牛经沧海
11/13/2023
毕业四十周年的聚会,我没回去。时间冲淡了一切,大环境气氛有点尬。平常已经不参与群里闲聊,免得说了真话有人急。记得班上当初应该有32人,后来插班一人。好奇之下,数了一下同学群马甲,共有26个,其他六七人去哪儿了?
一九八O零年的冬季越野赛活动,一位同学心脏骤停,再也没有回来。鉴于当时校系领导都是老气横秋的南下军人,年轻气盛的我们很难理解领导们的麻木不仁。学校活动组织草率,救助不力。领导还说既然人已经死了,就不去了。这句冰冷的话刺痛了同学们。我们发起了一场"准学潮"。作为主笔与"特委员"成员之一,得罪了领导,我注定从此不能进入"体制内"。

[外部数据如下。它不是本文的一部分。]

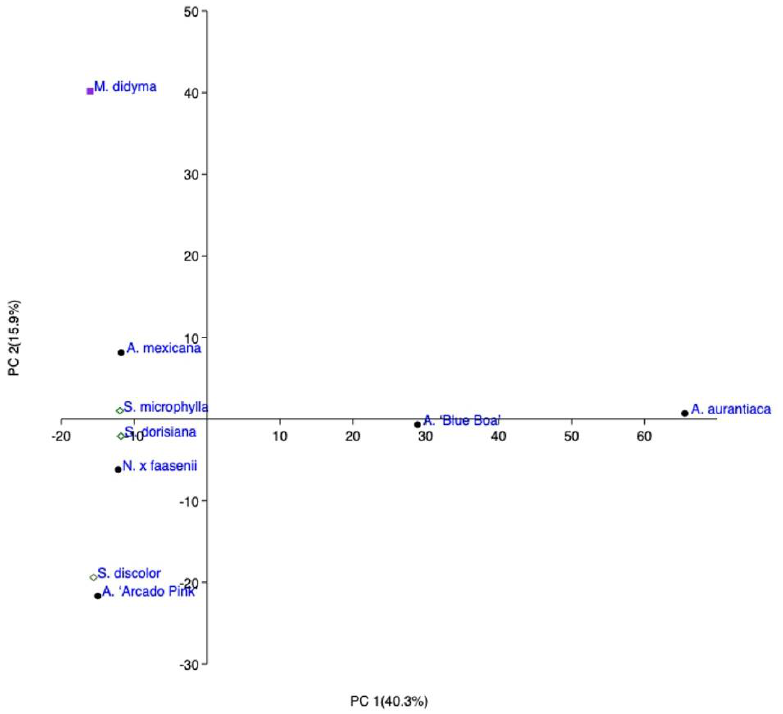
Figure 3. Principal Cluster Analysis (PCA) of the EOs obtained from all the studied plants belonging to the Mentheae tribe.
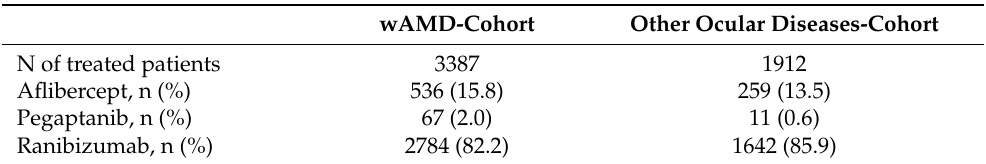
third year. As reported in Figure 2 and in Supplementary Table S1, the mean annual number of prescriptions for all drugs significantly ( p < 0.001) decreased during the follow-up period: the overall value ranged 3.6 ± 2.0 during the first year, 1.1 ± 1.8 in the second year, and 0.8 ± 1.7 during the third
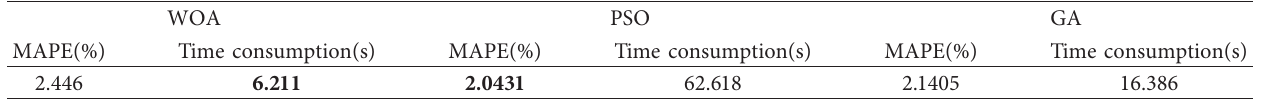
Table 3: The minimum MAPE and time consumption of WOA, PSO, and GA in Case 1. WOA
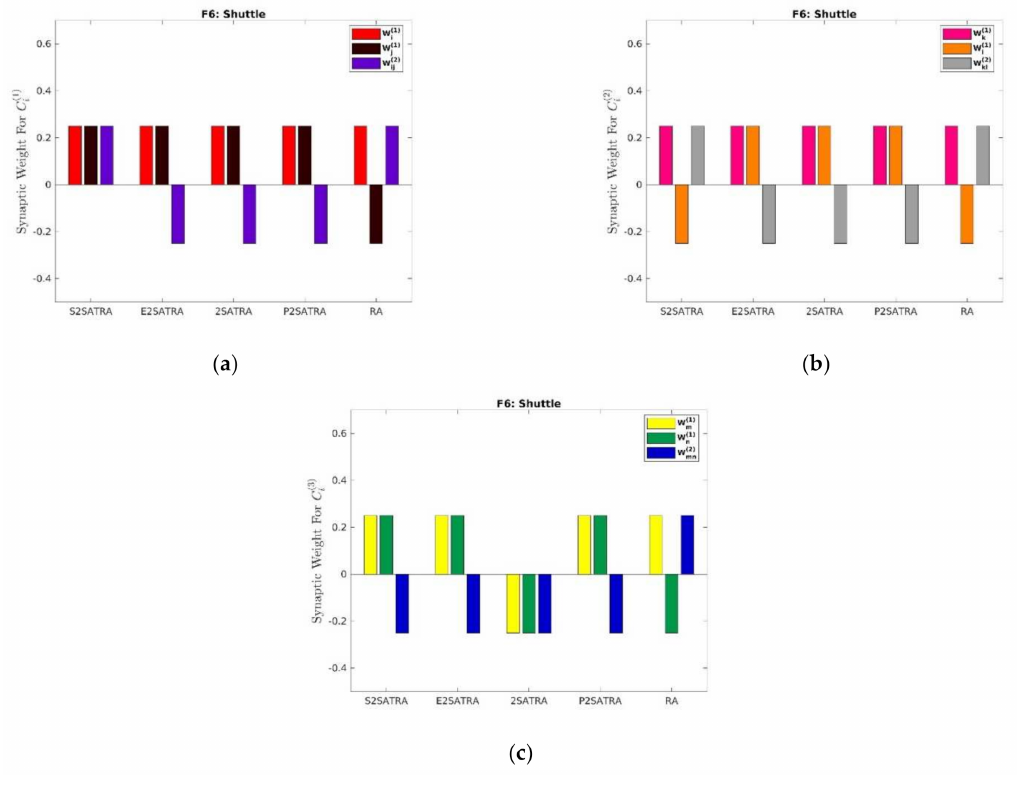
( 1 ) ( 2 ) ; ( b ) C and ( c ) C i i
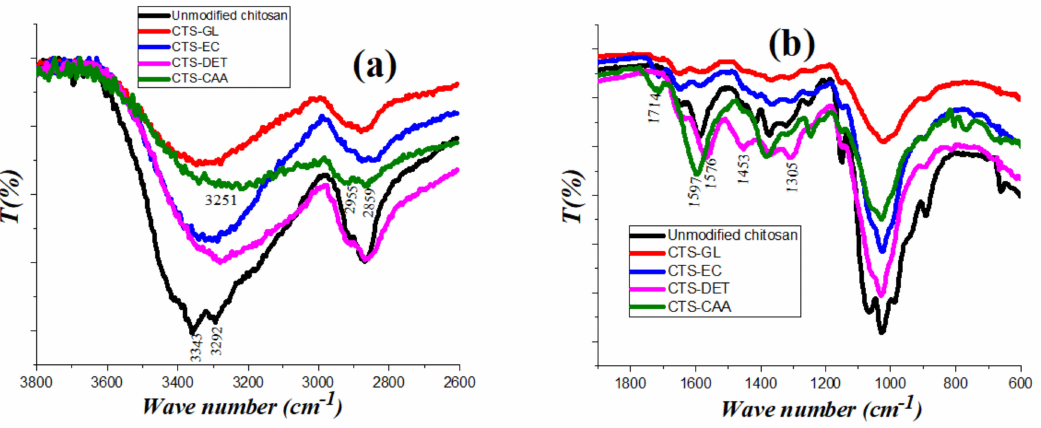
Figure 1. FT-IR spectra of (unmodified chitosan), (CTS-GL), (CTS-EC), (CTS-DET), and (CTS-CAA) [wavenumber range limited to 3800–2600 cm − 1 ] ( a ), [wavenumber range limited to 1900–600 cm − 1 ] ( b ). As displayed in SEM images (Figure 2), the chitosan modification with carboxyl groups (CTS-CAA) affected the surface morphology of the biopolymer.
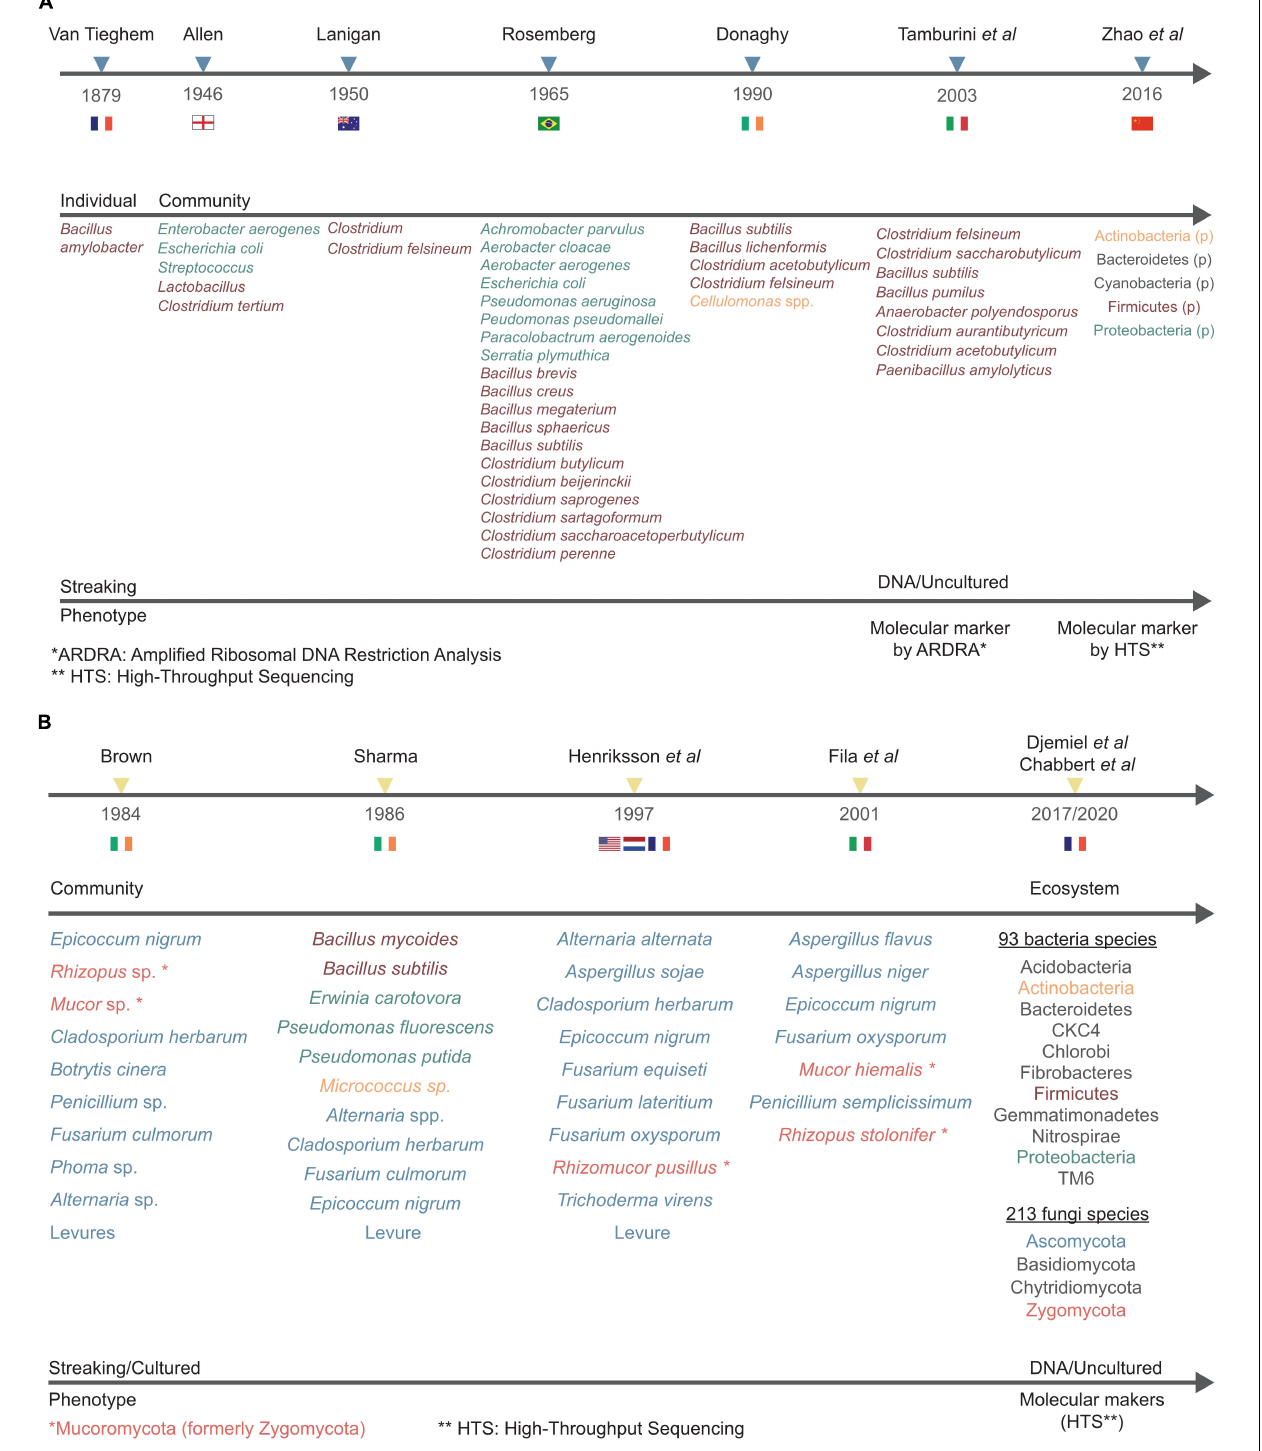
FIGURE 3 | Timelines showing the increasing number of bacterial and fungal species identified over time in flax water-retting (A) and dew-retting (B) . Figure shows authors and year of published studies ( top line), microbial organization level (individual, community, ecosystem) and name ( middle line), culture method and type of analysis ( bottom line). The color of phyla (HTS approach) and species names indicates the identification method type (classical vs . HTS). When phyla names are in black it means that they have been identified for the first time by metabarcoding approaches.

学潮落定半年,有一位同学需要换肾,费用20万,还是科研价。我们又一次与校方发生冲突。鉴于不久之前的"准学潮",最终学校还是同意出钱。20万在当时可是个天文数字,郭沫若茅盾捐了20万就可以设一个文学奖。这个支出影响了全校师生的医疗报销。这次又得罪了学校师生。做一个正直敢说的人,十分不易。这位同学35周年聚会还有消息。不知如今是否安好?
一九八六年的初夏,一位外地来访同学与我在包河岸边的环城公园游玩,全程用英语交流。虽然吃力,但还是很畅快。这位同学以全校英语最高分入学,而我不久前在全校教师EPT考试得分最高。遗憾的是这位同学30年成为下一位远离我们的人。再下一位撒手的同学同样是逝于癌症。
有一位同学,是我LD的室友,温文尔雅,字也写得工整。嫁于同一单位的同专业同事。没有想到的是,多年以后,她的先生成了一位天字号大人物的外甥,举家调京,顿时前途无量。不知怎的,这位同学不久抑郁自杀。
三十五周年聚会的时候,赶上一位同学白血病不治。不久之后另一位同学肝病不治。
还真不能不信邪,这个班怎么摊上这么多噩运?
如此算来,其他26人都在同学群挂了号。但愿余下的同学多活几年,不要拉下平均寿命。
早走的同学固然令人希嘘。健在的同学早已不再畅所欲言了,又待何言。